(Data supplied)
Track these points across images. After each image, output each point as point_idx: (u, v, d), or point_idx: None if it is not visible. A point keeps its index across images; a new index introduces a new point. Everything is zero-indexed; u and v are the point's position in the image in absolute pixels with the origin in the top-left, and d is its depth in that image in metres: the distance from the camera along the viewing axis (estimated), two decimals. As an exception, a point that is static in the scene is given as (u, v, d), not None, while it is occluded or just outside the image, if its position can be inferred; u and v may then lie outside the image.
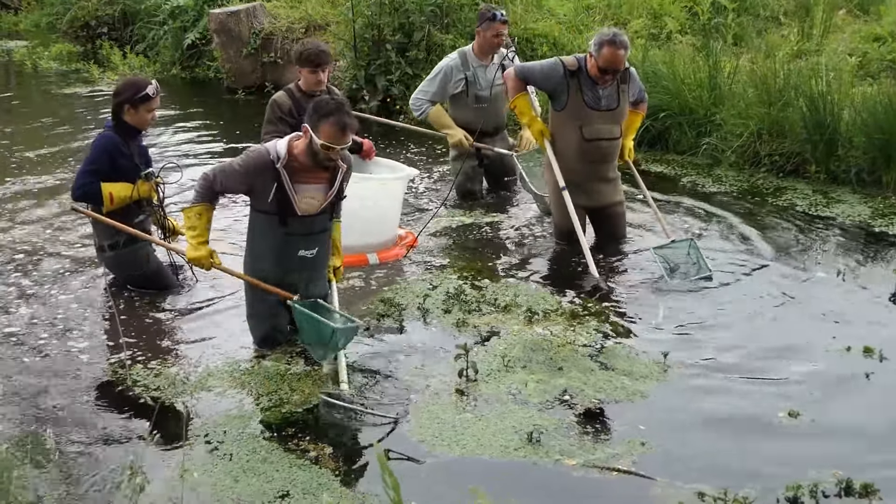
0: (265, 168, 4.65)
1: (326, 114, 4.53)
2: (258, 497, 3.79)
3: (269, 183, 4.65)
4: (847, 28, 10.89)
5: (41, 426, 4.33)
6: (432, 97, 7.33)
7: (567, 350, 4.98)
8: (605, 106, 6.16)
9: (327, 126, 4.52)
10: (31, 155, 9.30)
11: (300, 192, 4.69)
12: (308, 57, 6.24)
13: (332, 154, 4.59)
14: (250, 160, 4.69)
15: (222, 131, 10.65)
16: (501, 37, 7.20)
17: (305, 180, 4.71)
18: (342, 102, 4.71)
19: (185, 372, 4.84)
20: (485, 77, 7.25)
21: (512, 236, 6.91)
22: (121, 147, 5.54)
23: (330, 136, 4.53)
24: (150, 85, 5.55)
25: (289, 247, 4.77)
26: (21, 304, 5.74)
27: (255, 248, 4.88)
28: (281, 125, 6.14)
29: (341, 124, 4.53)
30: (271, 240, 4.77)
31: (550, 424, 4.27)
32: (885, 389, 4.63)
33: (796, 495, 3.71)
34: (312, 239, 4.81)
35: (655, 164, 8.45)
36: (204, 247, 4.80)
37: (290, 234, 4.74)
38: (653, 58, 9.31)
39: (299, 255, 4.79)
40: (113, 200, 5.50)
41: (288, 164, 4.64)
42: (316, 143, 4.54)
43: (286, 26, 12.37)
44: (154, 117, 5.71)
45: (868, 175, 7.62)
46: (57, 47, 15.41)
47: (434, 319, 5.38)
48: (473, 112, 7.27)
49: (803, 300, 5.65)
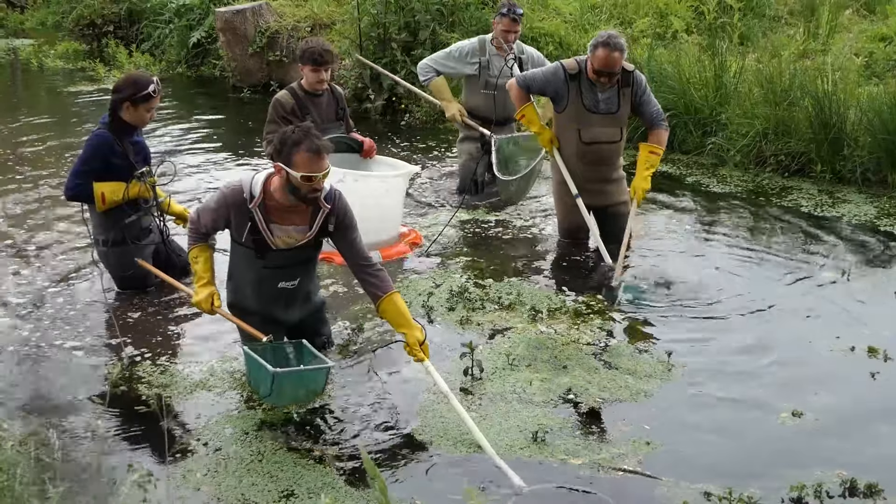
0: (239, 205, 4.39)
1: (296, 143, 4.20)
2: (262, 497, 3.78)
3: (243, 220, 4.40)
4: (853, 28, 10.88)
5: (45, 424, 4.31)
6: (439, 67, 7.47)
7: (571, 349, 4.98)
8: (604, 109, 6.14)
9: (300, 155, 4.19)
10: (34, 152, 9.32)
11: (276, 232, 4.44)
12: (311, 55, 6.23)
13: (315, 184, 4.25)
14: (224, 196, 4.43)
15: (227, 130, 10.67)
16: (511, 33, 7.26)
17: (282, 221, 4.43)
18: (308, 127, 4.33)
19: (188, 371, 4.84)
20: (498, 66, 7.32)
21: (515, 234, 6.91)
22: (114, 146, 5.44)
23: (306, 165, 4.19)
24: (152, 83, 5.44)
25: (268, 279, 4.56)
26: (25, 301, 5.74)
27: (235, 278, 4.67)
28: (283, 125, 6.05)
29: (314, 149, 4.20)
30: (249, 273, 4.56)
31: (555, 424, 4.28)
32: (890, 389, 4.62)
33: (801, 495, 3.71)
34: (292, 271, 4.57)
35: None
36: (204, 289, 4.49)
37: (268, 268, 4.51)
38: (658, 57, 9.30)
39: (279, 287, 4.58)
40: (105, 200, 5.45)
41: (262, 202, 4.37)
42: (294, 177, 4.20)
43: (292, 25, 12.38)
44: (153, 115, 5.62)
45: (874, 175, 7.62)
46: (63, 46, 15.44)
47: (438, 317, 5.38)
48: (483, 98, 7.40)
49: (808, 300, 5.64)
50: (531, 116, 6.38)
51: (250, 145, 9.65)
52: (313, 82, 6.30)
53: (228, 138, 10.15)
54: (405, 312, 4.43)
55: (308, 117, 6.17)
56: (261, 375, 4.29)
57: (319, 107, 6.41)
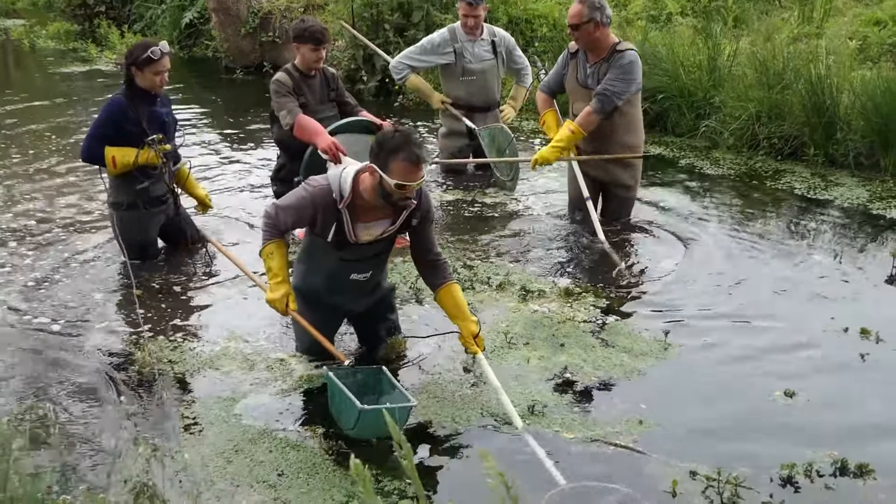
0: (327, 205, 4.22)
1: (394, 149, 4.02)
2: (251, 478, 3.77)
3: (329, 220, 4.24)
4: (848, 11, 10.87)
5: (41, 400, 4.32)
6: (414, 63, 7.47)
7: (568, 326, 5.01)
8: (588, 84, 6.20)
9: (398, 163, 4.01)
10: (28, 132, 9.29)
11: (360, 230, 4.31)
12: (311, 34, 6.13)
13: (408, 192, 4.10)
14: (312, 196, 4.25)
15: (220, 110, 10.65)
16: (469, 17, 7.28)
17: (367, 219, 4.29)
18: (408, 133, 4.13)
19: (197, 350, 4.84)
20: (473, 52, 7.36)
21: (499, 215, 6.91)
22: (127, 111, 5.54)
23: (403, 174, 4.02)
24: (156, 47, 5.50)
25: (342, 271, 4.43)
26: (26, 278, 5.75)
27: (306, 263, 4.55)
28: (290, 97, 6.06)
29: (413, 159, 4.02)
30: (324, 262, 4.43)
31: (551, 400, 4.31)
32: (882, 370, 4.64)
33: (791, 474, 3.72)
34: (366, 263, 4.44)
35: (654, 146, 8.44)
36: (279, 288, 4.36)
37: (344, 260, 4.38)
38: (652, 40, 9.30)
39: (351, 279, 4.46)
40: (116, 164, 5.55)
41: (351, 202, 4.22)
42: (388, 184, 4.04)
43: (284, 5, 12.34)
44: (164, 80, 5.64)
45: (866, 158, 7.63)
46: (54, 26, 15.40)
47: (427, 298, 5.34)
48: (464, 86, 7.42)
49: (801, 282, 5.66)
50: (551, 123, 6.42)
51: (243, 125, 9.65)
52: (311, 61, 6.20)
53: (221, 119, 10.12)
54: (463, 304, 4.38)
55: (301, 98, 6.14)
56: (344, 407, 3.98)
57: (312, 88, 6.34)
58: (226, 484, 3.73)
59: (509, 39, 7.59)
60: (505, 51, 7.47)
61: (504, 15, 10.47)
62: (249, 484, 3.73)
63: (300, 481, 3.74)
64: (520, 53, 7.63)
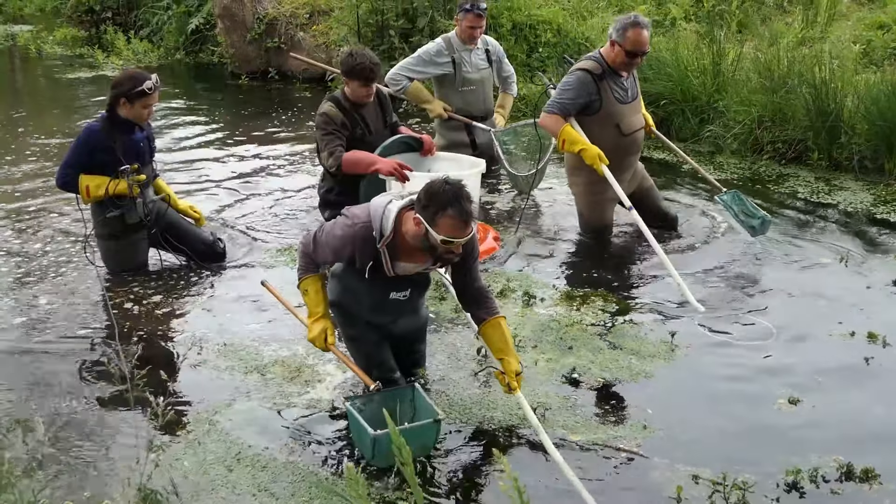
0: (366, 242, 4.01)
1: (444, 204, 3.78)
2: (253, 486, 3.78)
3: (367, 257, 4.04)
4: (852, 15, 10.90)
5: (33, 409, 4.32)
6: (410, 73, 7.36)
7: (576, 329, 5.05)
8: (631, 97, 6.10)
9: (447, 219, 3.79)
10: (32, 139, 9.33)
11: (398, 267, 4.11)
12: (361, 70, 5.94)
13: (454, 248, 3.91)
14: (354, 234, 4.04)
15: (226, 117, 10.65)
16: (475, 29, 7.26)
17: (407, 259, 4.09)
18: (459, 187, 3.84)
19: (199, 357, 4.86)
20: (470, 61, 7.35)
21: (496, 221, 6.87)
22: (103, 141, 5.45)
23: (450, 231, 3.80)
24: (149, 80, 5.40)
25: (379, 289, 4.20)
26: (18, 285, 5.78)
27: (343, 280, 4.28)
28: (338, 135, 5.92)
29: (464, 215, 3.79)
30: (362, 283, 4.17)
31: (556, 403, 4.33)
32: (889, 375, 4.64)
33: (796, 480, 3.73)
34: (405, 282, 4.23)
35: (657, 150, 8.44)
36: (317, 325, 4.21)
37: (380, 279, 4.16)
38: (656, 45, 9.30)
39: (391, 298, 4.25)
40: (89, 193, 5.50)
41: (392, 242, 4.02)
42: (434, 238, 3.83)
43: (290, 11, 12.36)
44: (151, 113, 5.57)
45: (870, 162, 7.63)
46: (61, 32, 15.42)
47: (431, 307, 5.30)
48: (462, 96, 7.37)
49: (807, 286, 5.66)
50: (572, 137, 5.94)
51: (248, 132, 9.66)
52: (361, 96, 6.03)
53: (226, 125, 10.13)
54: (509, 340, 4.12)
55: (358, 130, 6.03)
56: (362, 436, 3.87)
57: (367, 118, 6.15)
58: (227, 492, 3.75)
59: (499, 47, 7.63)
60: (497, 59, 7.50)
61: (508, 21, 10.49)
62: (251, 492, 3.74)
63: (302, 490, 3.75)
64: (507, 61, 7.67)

(Task brief) Above are some records. Reproduce the lines from the one with "39: (299, 255, 4.79)" down to the one with "56: (261, 375, 4.29)", keeping both, and leave every picture out.

(Response to the exercise)
39: (299, 255, 4.79)
40: (113, 200, 5.50)
41: (288, 164, 4.64)
42: (316, 143, 4.54)
43: (286, 26, 12.37)
44: (154, 117, 5.71)
45: (868, 175, 7.62)
46: (57, 47, 15.41)
47: (434, 319, 5.38)
48: (473, 112, 7.27)
49: (803, 300, 5.65)
0: (239, 205, 4.39)
1: (296, 143, 4.20)
2: (262, 497, 3.78)
3: (243, 220, 4.40)
4: (853, 28, 10.88)
5: (45, 424, 4.31)
6: (439, 67, 7.47)
7: (571, 349, 4.98)
8: (604, 109, 6.14)
9: (300, 155, 4.19)
10: (34, 152, 9.32)
11: (276, 232, 4.44)
12: (311, 55, 6.23)
13: (315, 184, 4.25)
14: (224, 196, 4.43)
15: (227, 130, 10.67)
16: (511, 33, 7.26)
17: (282, 221, 4.43)
18: (308, 127, 4.33)
19: (188, 371, 4.84)
20: (498, 66, 7.32)
21: (515, 234, 6.91)
22: (114, 146, 5.44)
23: (306, 165, 4.19)
24: (152, 83, 5.44)
25: (268, 279, 4.56)
26: (25, 301, 5.74)
27: (235, 278, 4.67)
28: (283, 125, 6.05)
29: (314, 149, 4.20)
30: (249, 273, 4.56)
31: (555, 424, 4.28)
32: (890, 389, 4.62)
33: (801, 495, 3.71)
34: (292, 271, 4.57)
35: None
36: (204, 289, 4.49)
37: (268, 268, 4.51)
38: (658, 57, 9.30)
39: (279, 287, 4.58)
40: (105, 200, 5.45)
41: (262, 202, 4.37)
42: (294, 177, 4.20)
43: (292, 25, 12.38)
44: (153, 115, 5.62)
45: (874, 175, 7.62)
46: (63, 46, 15.44)
47: (438, 317, 5.38)
48: (483, 98, 7.40)
49: (808, 300, 5.64)
50: (531, 116, 6.38)
51: (250, 145, 9.65)
52: (313, 82, 6.30)
53: (228, 138, 10.15)
54: (405, 312, 4.43)
55: (308, 117, 6.17)
56: (261, 375, 4.29)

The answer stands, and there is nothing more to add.